Requirement -
Below are the entries. Transcribe exactly the lines from the one with "index mcp: (216, 140)" through the one with "ring dip: (176, 182)", ends included, and leave out all others.

Source data -
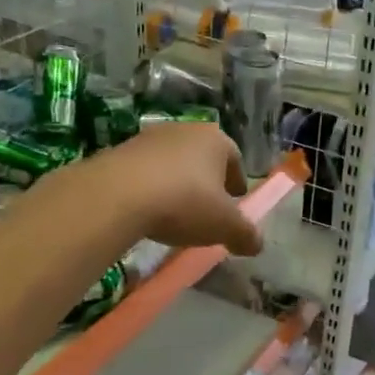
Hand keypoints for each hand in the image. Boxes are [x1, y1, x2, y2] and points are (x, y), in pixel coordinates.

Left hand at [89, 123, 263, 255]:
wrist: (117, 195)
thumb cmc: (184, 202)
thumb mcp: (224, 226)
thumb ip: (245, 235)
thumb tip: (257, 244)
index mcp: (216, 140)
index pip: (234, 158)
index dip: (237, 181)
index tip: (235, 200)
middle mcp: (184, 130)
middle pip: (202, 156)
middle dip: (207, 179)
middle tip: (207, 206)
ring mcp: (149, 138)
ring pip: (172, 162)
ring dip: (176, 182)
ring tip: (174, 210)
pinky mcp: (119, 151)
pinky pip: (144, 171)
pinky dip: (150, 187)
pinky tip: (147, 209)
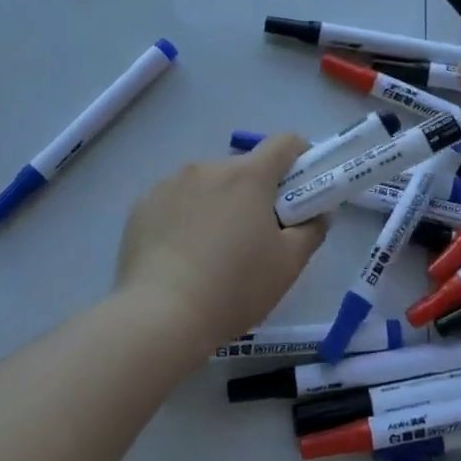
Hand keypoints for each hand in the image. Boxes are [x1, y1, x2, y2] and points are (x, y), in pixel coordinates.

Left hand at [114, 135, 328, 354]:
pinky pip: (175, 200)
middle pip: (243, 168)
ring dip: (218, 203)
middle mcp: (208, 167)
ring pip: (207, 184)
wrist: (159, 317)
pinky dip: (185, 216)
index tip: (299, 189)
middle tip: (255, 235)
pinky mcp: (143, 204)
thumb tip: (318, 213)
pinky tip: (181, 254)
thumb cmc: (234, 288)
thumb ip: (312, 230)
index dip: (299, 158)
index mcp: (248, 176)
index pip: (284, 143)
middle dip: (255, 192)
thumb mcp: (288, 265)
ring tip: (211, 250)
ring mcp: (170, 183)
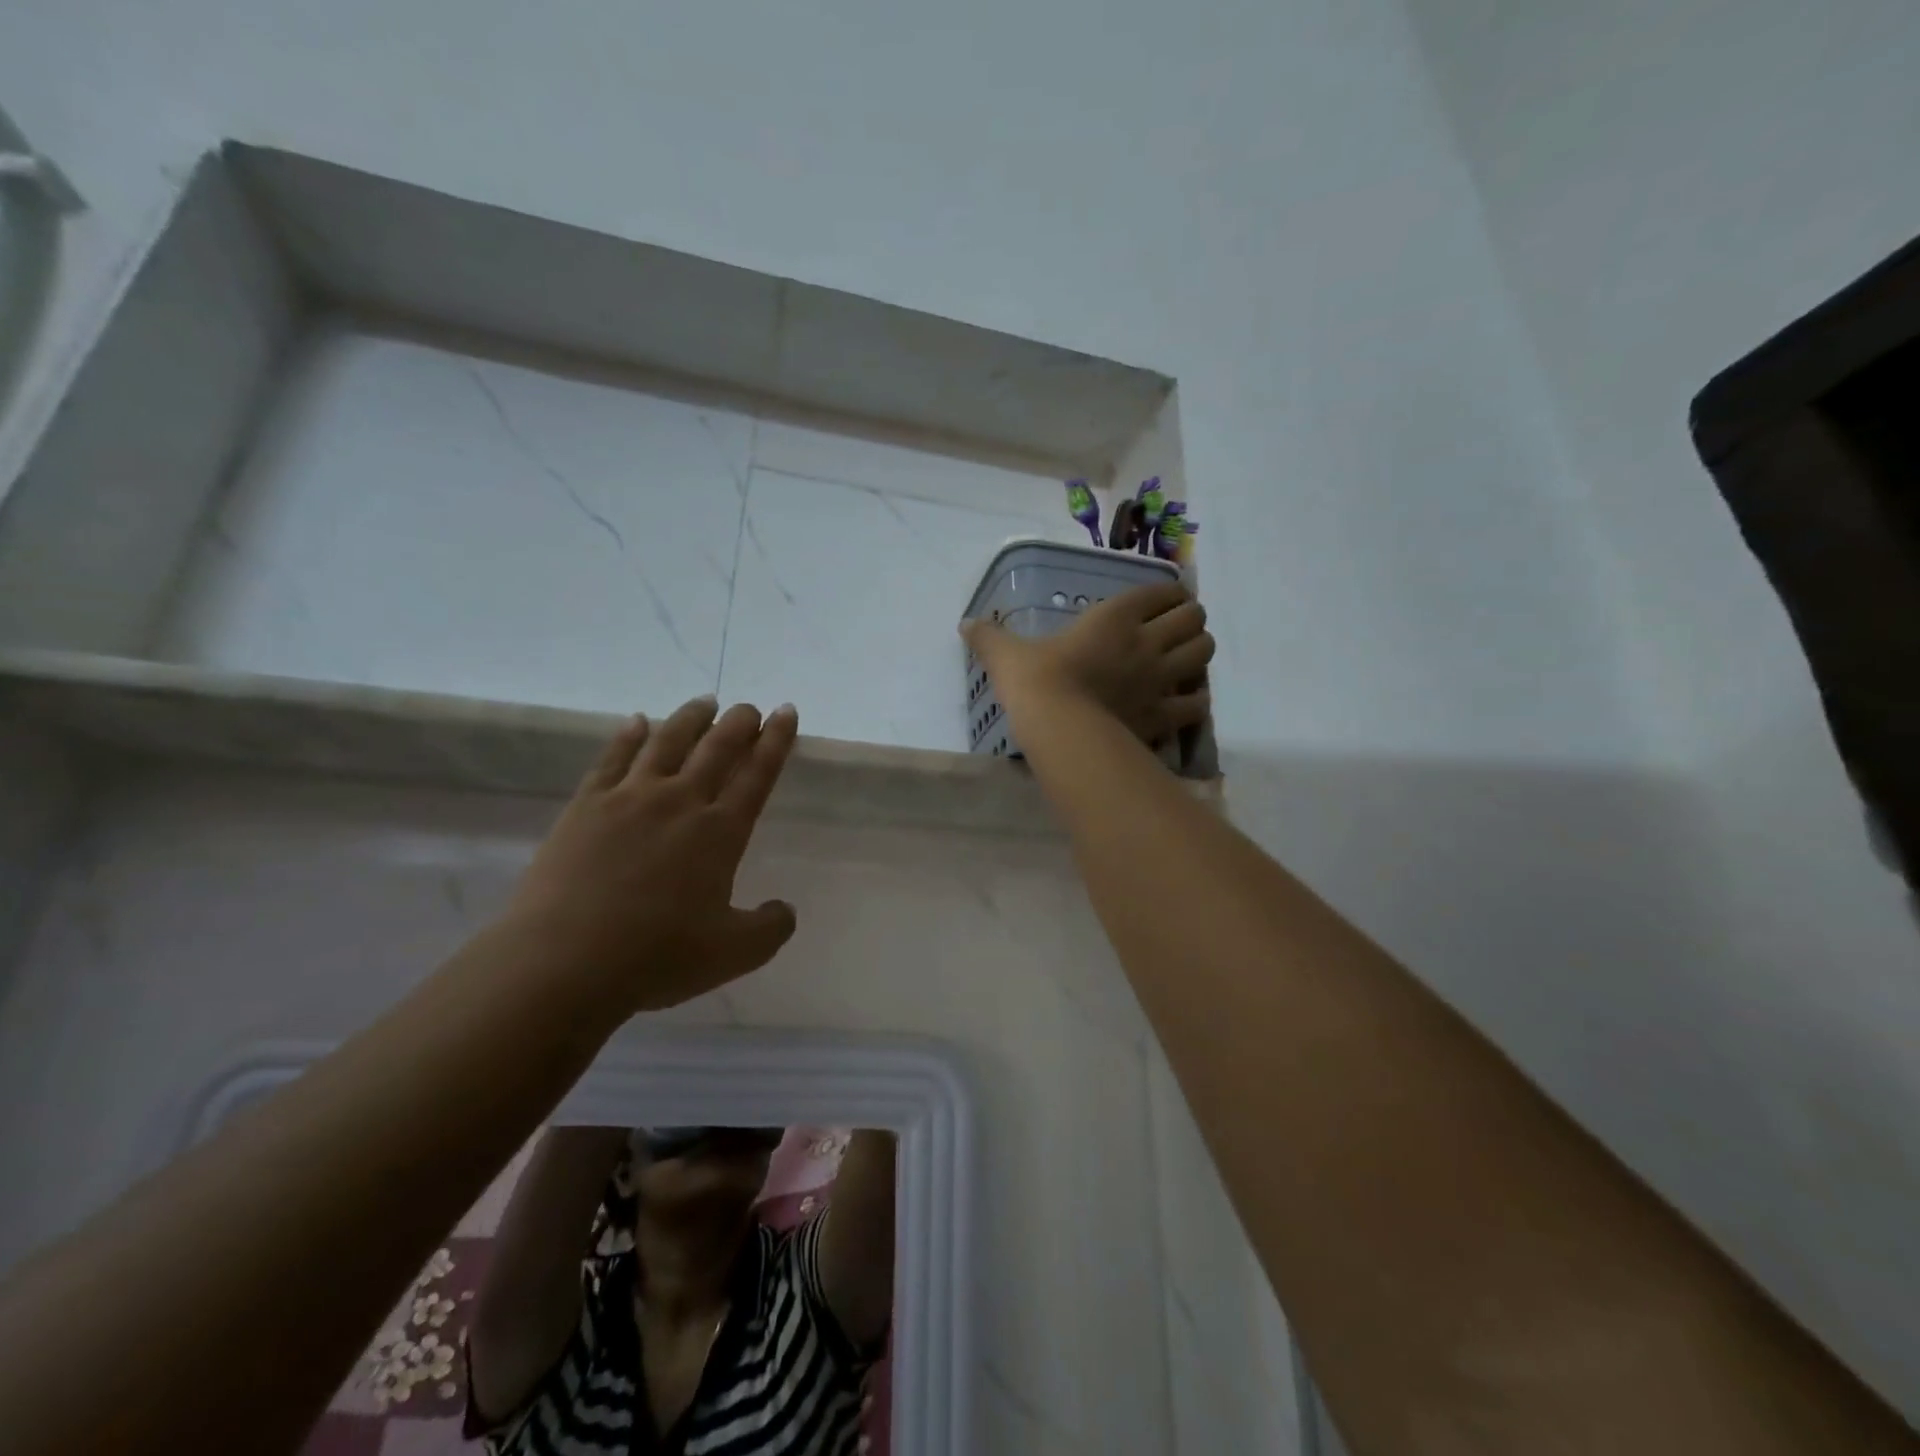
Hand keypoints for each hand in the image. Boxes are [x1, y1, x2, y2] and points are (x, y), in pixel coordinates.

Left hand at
--
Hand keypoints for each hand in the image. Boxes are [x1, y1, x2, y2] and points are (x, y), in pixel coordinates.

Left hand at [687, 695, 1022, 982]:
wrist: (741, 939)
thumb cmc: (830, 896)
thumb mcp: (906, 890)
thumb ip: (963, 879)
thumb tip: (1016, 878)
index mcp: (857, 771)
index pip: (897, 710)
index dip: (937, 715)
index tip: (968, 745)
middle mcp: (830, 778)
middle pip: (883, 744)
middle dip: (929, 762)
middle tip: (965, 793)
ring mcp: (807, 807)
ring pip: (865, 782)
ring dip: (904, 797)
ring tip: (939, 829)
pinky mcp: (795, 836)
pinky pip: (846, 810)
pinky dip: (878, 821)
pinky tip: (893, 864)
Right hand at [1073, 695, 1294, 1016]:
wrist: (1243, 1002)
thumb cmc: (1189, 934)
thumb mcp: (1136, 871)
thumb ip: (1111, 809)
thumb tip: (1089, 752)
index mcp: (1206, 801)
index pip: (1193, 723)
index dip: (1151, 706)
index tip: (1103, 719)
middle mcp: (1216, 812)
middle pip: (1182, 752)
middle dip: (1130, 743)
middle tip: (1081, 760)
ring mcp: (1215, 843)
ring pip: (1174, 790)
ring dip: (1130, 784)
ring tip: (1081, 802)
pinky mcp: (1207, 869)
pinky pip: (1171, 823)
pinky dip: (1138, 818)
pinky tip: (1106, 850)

Solution -
index mcp: (216, 140)
index pip: (234, 158)
index dip: (237, 181)
index tip: (235, 200)
middle mcp: (184, 130)
middle pip: (202, 156)
middle dip: (207, 179)
middle tip: (207, 206)
ring mcp: (149, 138)
ring pip: (172, 162)
ring dip: (176, 182)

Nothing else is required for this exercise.